What you need to do. Omit every picture while you reproduce the entries that follow word for word.

Source data
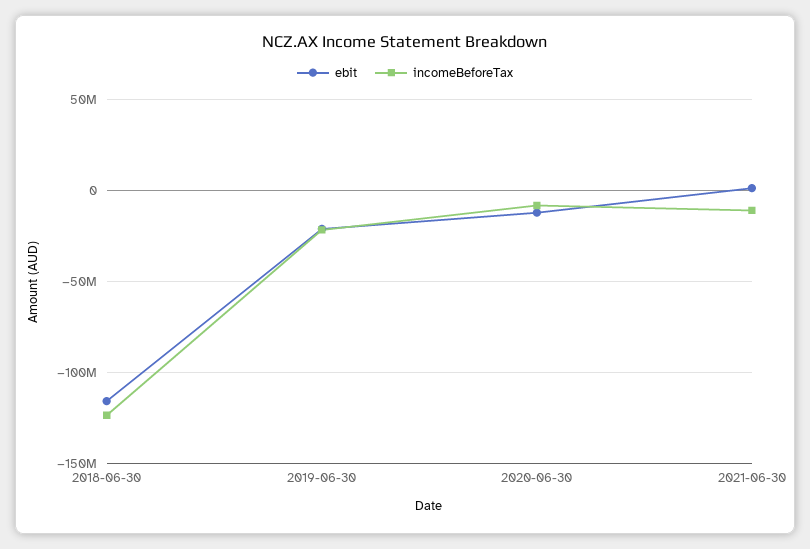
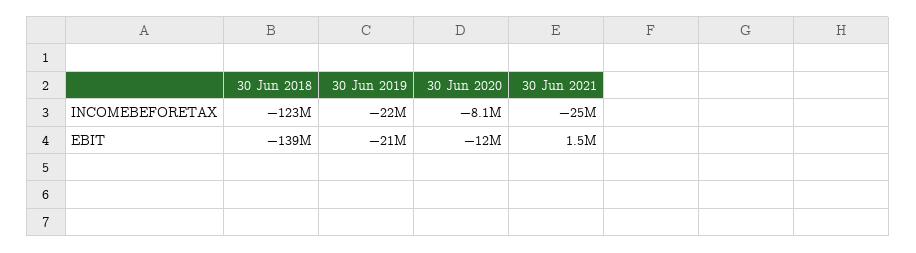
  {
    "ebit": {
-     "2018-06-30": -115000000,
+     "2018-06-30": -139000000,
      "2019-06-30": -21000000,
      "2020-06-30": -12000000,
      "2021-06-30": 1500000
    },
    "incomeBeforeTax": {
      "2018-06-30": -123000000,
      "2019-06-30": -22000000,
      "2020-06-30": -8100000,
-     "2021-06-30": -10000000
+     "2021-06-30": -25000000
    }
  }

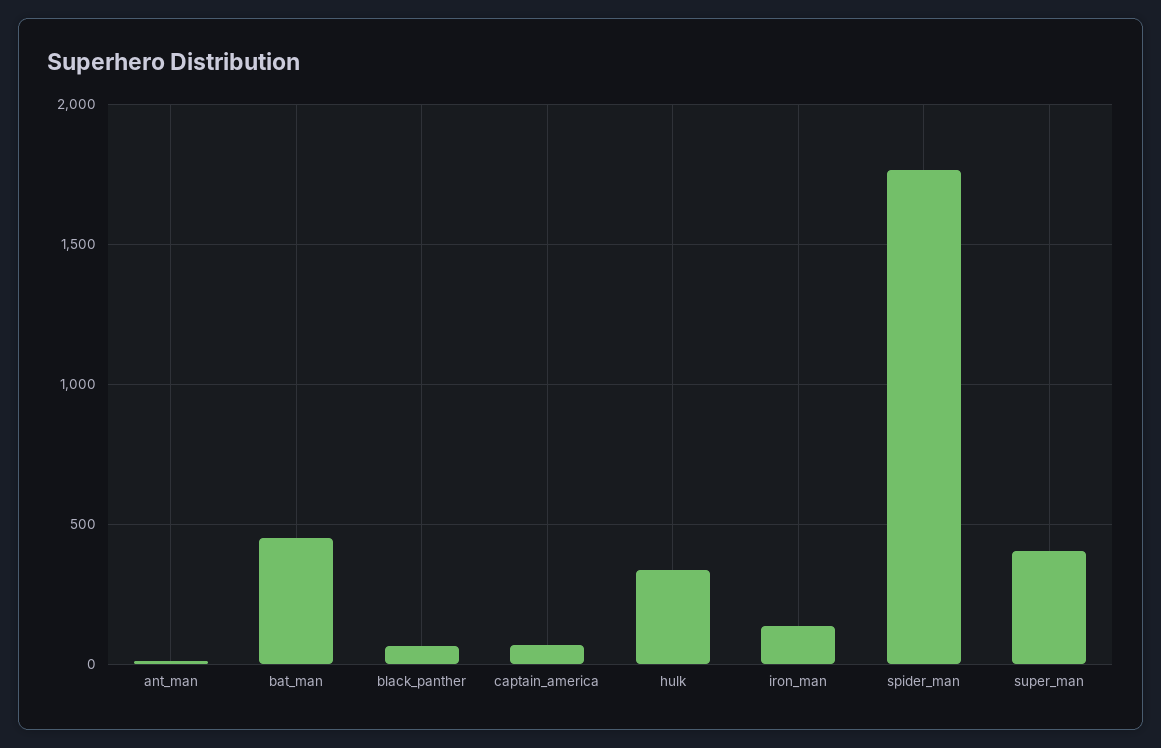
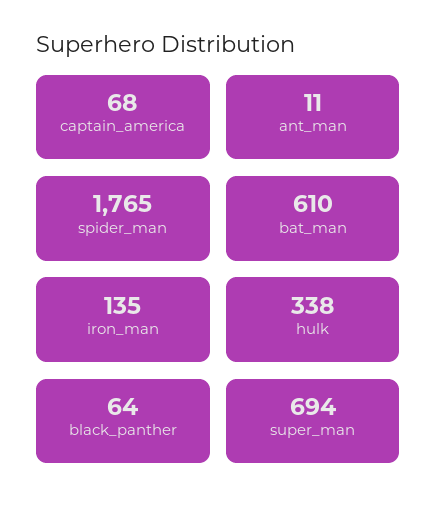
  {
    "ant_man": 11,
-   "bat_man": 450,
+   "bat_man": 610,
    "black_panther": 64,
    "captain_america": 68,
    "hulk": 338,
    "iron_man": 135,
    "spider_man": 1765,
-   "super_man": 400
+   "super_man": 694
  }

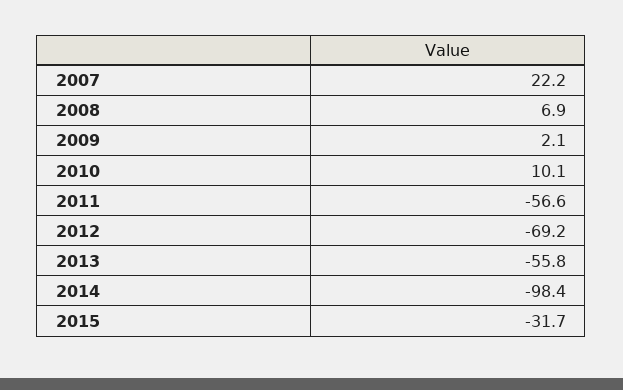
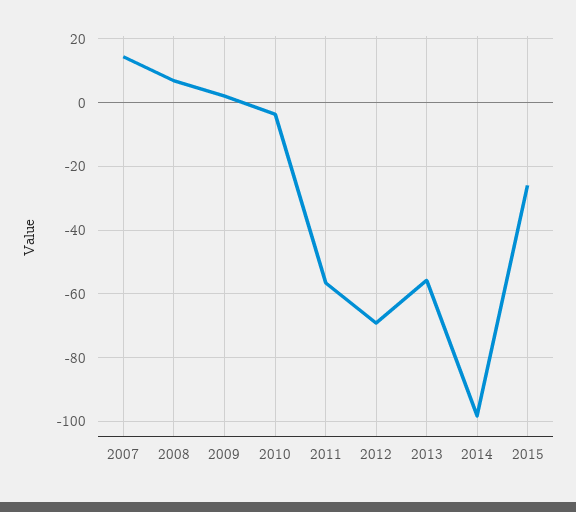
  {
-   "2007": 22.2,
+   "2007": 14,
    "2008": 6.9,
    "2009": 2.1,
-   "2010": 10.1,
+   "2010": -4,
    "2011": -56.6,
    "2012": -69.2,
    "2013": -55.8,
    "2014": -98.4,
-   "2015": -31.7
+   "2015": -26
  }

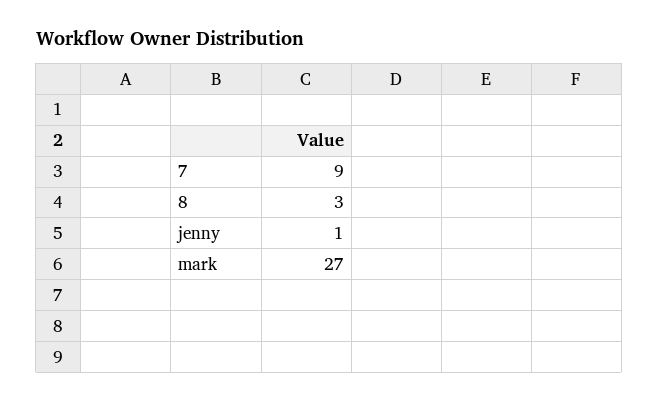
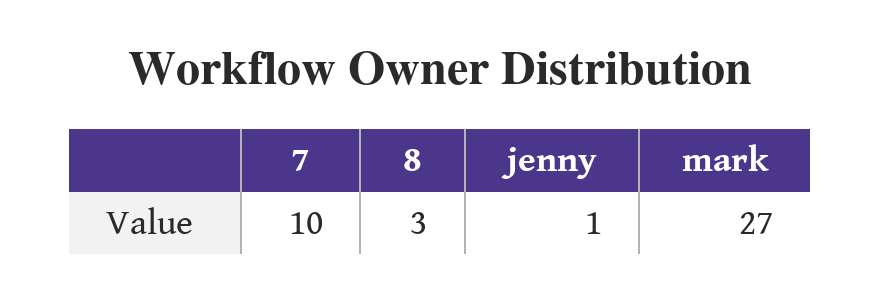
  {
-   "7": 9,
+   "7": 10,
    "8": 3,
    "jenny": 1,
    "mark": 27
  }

Answer.
  {
    "ebit": {
-     "2018-06-30": -115000000,
+     "2018-06-30": -139000000,
      "2019-06-30": -21000000,
      "2020-06-30": -12000000,
      "2021-06-30": 1500000
    },
    "incomeBeforeTax": {
      "2018-06-30": -123000000,
      "2019-06-30": -22000000,
      "2020-06-30": -8100000,
-     "2021-06-30": -10000000
+     "2021-06-30": -25000000
    }
  }

  {
    "ant_man": 11,
-   "bat_man": 450,
+   "bat_man": 610,
    "black_panther": 64,
    "captain_america": 68,
    "hulk": 338,
    "iron_man": 135,
    "spider_man": 1765,
-   "super_man": 400
+   "super_man": 694
  }

  {
-   "2007": 22.2,
+   "2007": 14,
    "2008": 6.9,
    "2009": 2.1,
-   "2010": 10.1,
+   "2010": -4,
    "2011": -56.6,
    "2012": -69.2,
    "2013": -55.8,
    "2014": -98.4,
-   "2015": -31.7
+   "2015": -26
  }

  {
-   "7": 9,
+   "7": 10,
    "8": 3,
    "jenny": 1,
    "mark": 27
  }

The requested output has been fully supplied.